§ **Exercise prompt**
Return every line of the records below that contains the string "Added", treating uppercase and lowercase letters as different.

*** Opening of Records supplied ***

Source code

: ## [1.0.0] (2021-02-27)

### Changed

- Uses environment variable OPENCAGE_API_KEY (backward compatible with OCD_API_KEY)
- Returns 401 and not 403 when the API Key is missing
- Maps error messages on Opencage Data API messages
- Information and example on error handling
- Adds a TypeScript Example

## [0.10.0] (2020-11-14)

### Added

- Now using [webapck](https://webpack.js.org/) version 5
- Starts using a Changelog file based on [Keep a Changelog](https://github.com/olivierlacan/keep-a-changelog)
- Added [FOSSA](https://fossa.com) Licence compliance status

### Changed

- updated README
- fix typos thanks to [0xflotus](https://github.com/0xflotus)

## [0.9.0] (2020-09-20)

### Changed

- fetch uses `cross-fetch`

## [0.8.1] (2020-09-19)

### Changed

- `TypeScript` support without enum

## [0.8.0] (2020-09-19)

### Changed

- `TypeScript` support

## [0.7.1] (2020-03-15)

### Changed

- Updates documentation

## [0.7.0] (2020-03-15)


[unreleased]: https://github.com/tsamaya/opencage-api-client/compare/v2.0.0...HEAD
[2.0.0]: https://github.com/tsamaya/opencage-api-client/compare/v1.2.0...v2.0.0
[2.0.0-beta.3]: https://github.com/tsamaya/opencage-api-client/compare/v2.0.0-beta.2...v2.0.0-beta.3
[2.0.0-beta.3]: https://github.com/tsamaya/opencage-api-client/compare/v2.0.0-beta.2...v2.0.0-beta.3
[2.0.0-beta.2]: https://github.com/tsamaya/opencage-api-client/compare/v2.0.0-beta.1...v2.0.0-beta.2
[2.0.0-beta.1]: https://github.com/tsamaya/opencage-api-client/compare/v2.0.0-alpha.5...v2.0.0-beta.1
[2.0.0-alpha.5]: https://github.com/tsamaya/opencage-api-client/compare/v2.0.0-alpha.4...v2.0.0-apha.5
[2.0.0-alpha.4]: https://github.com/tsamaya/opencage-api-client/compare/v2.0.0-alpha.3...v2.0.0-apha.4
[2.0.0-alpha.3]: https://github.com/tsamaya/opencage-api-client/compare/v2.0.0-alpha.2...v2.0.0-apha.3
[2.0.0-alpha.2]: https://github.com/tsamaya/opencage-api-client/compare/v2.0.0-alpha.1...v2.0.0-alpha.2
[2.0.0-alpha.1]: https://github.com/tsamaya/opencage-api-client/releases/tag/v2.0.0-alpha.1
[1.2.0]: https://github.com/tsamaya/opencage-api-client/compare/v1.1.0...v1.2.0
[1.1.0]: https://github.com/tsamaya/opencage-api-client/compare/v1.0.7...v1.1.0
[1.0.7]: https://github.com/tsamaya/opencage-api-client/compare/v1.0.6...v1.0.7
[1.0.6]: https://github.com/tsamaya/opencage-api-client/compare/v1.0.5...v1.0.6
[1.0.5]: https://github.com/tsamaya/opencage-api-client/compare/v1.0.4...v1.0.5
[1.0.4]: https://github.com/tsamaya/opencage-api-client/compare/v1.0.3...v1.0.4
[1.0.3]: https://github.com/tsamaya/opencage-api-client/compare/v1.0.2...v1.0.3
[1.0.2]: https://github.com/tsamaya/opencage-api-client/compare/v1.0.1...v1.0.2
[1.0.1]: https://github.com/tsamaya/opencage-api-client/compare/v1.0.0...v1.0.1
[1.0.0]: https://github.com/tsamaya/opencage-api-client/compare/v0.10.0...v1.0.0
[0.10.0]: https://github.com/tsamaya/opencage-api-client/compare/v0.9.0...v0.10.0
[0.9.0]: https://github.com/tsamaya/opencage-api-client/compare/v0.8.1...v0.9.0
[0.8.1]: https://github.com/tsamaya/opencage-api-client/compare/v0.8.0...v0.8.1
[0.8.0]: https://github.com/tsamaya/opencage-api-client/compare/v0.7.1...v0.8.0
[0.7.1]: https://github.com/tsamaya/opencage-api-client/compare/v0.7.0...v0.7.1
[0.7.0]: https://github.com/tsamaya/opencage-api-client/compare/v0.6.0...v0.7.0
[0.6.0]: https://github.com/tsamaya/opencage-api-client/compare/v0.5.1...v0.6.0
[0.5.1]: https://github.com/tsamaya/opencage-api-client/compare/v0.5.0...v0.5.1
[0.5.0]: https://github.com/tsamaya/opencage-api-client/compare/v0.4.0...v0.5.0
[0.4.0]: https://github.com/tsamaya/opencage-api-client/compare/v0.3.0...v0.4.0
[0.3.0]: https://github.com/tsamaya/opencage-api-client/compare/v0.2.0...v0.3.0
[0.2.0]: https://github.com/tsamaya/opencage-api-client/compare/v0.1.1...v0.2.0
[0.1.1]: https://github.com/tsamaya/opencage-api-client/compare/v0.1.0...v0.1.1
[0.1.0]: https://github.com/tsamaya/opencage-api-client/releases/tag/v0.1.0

*** Close of Records supplied ***

§ **Task solution**
### Added
- Added [FOSSA](https://fossa.com) Licence compliance status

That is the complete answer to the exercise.